== SOURCE PASSAGE ==
*** Begin section ***
I don't know what attorneys you were involved with, and being well-known does not equate to being good. I know of attorneys "well-known" in foreclosure circles who are infamous for the work they do. Accordingly, it is impossible to say more without knowing the details of your case. However, I can say with certainty that, although I have clients who thought they knew about foreclosure defense, in reality they did not. There is much "information" floating around which is totally wrong. Many of the people we represent are attorneys themselves, and yet even they do not have any meaningful understanding of the real issues which should be raised in defense of foreclosure.
The answer to your question depends on the county where the case is pending. Many of the counties are forcing foreclosure cases to unending "case management conferences", for the purpose of requiring that issues that are raised be disposed of, specifically so that the cases can become "at issue", and so, set for trial. Then, in many of those counties, no matter how significant a borrower's defense may be, no matter how deficient a plaintiff's case may be, many of the judges in those cases will simply ignore the issues, rule for the plaintiff, and thereby get yet another case closed. Some counties do not do that, and wait 10 months for no record activity, and then threaten to dismiss the case if there is not good cause shown why it should not be dismissed. Other counties do nothing.
Since you have an attorney, I strongly recommend that you ask him about his strategy and the policy in the court where your case is pending.
Please note that the above is not intended as legal advice, it is for educational purposes only. No attorney-client relationship is created or is intended to be created hereby. You should contact a local attorney to discuss and to obtain legal advice.
*** End section ***
== ENTRIES PROVIDED ==
*** Begin section ***
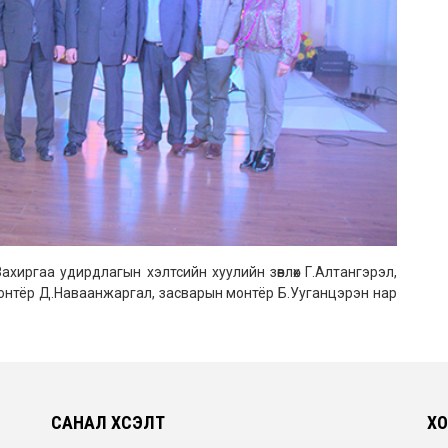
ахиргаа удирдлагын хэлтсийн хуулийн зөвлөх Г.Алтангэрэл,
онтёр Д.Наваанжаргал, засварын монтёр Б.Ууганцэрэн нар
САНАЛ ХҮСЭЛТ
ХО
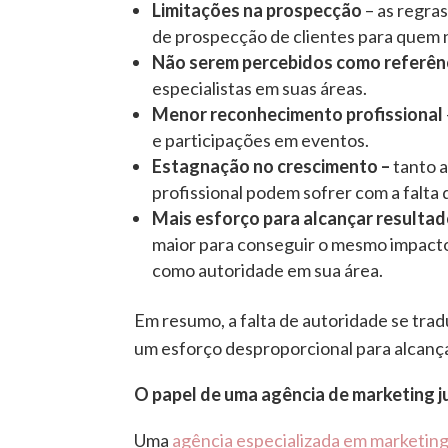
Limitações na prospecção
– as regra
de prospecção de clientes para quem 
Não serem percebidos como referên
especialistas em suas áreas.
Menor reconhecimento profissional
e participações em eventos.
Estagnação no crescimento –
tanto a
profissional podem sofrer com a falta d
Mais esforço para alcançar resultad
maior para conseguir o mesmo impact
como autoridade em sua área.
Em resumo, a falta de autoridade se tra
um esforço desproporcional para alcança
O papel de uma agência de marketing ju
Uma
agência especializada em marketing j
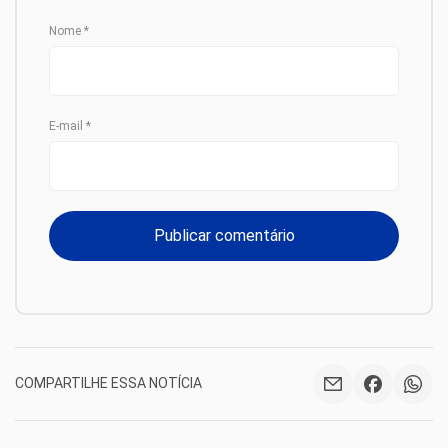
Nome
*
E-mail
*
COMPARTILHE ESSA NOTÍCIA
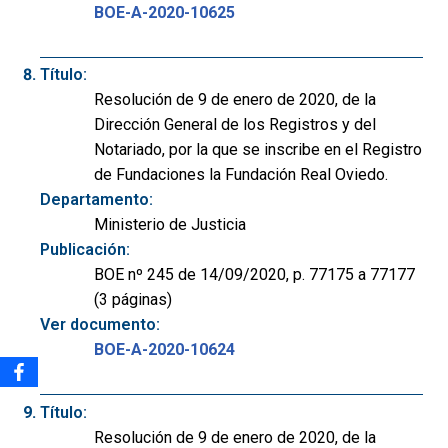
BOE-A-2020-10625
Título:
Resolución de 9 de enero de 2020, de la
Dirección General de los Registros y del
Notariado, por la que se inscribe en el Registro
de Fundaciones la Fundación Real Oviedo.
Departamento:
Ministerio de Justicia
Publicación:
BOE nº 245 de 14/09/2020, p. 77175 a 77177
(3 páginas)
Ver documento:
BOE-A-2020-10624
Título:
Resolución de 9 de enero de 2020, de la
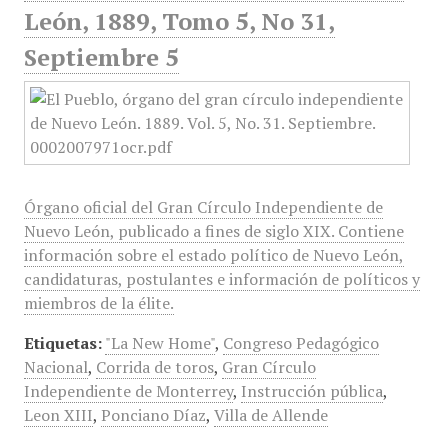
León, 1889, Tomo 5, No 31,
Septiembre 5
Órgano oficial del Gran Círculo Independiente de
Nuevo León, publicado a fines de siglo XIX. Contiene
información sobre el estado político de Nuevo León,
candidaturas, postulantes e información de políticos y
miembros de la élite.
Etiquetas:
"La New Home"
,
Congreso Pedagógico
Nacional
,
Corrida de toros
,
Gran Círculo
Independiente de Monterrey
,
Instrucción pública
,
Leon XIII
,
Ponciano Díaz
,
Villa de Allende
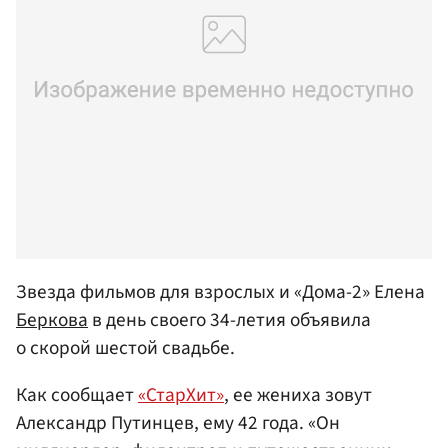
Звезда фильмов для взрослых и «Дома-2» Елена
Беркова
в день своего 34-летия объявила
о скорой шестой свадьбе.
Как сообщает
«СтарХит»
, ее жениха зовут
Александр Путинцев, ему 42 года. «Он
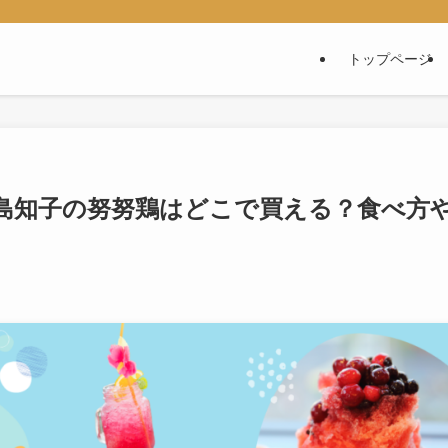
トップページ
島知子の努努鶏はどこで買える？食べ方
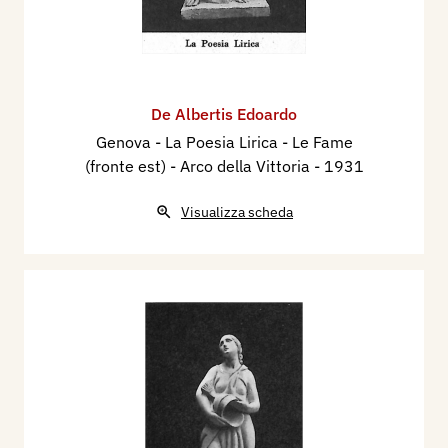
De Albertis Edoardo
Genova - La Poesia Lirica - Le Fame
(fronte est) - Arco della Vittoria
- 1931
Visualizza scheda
*** End section ***
== DIRECTIVE 1 ==
Rewrite everything in the foreclosure passage from "Since you have" down to "obtain legal advice.", putting "legal guidance" wherever "legal advice" appears.
== DIRECTIVE 2 ==
Reproduce everything in the rows from the line containing "Звезда фильмов для" down to the last row, with both ends included and the pictures left out.

== EXPECTED ANSWER 1 ==
Since you have an attorney, I strongly recommend that you ask him about his strategy and the policy in the court where your case is pending.
Please note that the above is not intended as legal guidance, it is for educational purposes only. No attorney-client relationship is created or is intended to be created hereby. You should contact a local attorney to discuss and to obtain legal guidance.

== EXPECTED ANSWER 2 ==
Звезда фильмов для взрослых и «Дома-2» Елена
Беркова
в день своего 34-летия объявила
о скорой шестой свадьбе.
Как сообщает
«СтарХит»
, ее жениха зовут
Александр Путинцев, ему 42 года. «Он
トップページ
島知子の努努鶏はどこで買える？食べ方
De Albertis Edoardo
Genova - La Poesia Lirica - Le Fame
(fronte est) - Arco della Vittoria
- 1931
Visualizza scheda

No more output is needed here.